Today our attention span is just 47 seconds…
“It’s hard to know, because it depends on how you measure it, but what is quite clear is that it decreases and not by a small margin. There are studies that show that this is also happening with generative intelligences. People who solve problems using them lose the ability to solve problems on their own… The world of chess is an interesting place to look. For a long time, artificial intelligences have played better than any chess player, but that hasn’t destroyed the game, on the contrary, it has improved it. In chess there is something like a love for human thought that we must not lose. Some chess players play at a classic pace and may spend 30 minutes thinking about a move. In what other dimension do you know someone who spends 30 minutes trying to find a truth about something? People, in general, want to solve everything in 30 seconds… For me, something terrible in Peru is that it has one of the most legendary chess players of the last 50 years, his name is Julio Granda, and very few people here know him. They have a hero of thought, whom they should reclaim.”
Sigman defends a sport like chess because it invites you to think without haste or algorithms. Photo:Roslan RAHMAN / AFP
In that sense, how much can returning to reading also help…
“What reading has is that it requires a certain effort and something that is very at risk today, which is sustaining that effort for a time, what we were talking about with chess. That is, the ability to persist… Many people now watch television and are looking at their phone at the same time, because it is no longer enough for them. One of the things that happens with all addictions is that, the same stimulus becomes insufficient to achieve the same response. Social networks have that. Without realizing it, you spend 30 days scrolling and then you wonder what you have done in that time. In contrast, when you read a book you exercise something very important which is volitional control (the ability of the will to act consciously and deliberately), which is what makes one, one, precisely.”
I wanted to ask you about the risk of artificial intelligence and ‘fake news’ in election times…

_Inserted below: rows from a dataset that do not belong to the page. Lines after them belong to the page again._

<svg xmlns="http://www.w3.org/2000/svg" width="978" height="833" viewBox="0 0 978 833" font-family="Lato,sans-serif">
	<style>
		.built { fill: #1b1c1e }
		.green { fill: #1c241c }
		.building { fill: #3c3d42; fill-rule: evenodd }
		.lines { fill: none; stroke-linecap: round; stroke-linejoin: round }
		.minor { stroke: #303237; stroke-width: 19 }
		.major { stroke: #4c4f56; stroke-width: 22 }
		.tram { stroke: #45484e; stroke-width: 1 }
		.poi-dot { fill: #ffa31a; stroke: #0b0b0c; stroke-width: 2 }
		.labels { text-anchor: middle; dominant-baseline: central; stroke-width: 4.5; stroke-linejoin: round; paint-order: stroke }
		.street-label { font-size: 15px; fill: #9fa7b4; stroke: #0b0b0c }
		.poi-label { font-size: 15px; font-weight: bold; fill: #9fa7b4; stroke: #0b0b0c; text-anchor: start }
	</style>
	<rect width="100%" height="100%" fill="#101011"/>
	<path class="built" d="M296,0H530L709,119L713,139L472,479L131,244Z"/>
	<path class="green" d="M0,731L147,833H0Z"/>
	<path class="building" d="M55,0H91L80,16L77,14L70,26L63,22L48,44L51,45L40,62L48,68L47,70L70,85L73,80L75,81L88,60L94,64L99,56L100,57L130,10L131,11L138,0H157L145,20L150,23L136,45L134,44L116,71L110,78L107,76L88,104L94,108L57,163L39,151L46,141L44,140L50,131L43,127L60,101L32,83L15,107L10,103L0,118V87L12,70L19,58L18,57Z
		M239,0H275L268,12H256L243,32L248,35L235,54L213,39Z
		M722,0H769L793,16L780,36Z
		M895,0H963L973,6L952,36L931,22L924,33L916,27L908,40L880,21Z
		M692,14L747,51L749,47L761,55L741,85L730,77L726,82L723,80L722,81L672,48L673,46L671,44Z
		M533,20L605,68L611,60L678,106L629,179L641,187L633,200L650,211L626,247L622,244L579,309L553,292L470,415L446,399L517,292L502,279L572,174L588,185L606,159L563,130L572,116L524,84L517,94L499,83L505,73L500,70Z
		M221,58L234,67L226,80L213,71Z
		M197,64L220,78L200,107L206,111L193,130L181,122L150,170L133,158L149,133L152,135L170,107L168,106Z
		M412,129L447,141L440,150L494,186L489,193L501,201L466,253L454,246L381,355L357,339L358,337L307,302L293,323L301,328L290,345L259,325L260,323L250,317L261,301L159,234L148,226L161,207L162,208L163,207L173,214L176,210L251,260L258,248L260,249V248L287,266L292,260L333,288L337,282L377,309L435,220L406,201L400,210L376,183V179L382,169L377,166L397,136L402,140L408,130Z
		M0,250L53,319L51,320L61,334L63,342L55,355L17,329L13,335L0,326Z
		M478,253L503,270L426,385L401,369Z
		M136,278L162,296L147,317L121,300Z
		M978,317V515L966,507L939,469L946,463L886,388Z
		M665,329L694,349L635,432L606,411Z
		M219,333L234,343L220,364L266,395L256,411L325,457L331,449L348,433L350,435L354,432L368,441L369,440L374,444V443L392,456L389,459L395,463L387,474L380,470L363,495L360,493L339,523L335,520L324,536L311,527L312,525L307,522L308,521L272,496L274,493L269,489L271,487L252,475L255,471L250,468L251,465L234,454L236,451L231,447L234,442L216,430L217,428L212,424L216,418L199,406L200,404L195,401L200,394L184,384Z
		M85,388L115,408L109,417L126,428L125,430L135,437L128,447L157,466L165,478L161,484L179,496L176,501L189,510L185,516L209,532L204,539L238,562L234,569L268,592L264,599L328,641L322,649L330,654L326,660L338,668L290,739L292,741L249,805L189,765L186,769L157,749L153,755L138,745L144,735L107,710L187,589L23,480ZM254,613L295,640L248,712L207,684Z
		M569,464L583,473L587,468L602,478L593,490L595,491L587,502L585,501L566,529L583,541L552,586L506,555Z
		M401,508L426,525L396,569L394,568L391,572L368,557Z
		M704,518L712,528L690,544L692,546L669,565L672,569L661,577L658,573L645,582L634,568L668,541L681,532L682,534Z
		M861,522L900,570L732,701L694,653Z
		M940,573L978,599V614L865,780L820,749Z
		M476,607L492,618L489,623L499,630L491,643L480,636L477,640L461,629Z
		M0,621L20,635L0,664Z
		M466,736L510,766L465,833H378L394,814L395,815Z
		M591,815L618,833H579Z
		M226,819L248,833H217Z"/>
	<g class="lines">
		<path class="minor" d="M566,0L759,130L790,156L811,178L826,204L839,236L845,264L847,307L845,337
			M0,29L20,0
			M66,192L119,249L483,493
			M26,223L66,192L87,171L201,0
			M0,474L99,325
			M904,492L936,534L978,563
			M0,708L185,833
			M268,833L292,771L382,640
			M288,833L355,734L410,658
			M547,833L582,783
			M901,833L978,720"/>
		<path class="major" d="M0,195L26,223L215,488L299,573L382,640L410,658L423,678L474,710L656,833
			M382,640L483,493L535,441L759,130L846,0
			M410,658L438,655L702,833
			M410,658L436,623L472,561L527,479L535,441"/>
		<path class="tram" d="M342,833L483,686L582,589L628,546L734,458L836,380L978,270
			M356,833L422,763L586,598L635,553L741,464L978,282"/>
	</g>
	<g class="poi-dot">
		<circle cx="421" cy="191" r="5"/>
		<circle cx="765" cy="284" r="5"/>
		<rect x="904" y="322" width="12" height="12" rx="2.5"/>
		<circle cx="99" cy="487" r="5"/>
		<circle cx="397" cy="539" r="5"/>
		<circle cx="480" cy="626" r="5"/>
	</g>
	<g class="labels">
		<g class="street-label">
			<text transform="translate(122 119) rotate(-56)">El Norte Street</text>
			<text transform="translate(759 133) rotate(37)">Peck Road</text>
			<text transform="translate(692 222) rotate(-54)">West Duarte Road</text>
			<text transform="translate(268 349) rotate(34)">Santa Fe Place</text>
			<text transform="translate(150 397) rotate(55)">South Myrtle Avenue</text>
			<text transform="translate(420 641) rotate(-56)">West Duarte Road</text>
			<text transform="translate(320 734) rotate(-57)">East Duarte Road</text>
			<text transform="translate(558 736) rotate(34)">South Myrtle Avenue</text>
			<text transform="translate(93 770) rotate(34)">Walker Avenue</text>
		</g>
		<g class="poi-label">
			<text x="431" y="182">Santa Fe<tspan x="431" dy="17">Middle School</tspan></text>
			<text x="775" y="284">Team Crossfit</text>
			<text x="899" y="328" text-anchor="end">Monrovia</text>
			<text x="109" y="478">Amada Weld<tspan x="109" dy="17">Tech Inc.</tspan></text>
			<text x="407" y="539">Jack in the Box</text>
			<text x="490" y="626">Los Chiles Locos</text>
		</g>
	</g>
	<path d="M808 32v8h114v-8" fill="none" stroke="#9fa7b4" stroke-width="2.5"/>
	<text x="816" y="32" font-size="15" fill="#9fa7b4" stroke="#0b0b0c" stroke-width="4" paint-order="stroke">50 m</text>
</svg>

“Your question is very important, because one of the most delicate things that is happening now is how we do to maintain credibility and trust at a time so prone to all kinds of impostures, and the solution is not simple. Among many other things, it requires from each person a huge exercise of critical thinking, of being alert, of a healthy skepticism. Before, you said: ‘I saw it with my own eyes.’ Well, now, still, you have to doubt. That doesn’t mean you’re in permanent doubt, but you ask yourself, you reason… you don’t respond immediately, but you reflect.”
But we are in an era that demands immediate answers.
“That is part of the trap. Better to say: ‘Sorry, I can’t answer you now. I need to think about it.’ That ‘I need to think about it’ is a good phrase for all of us.”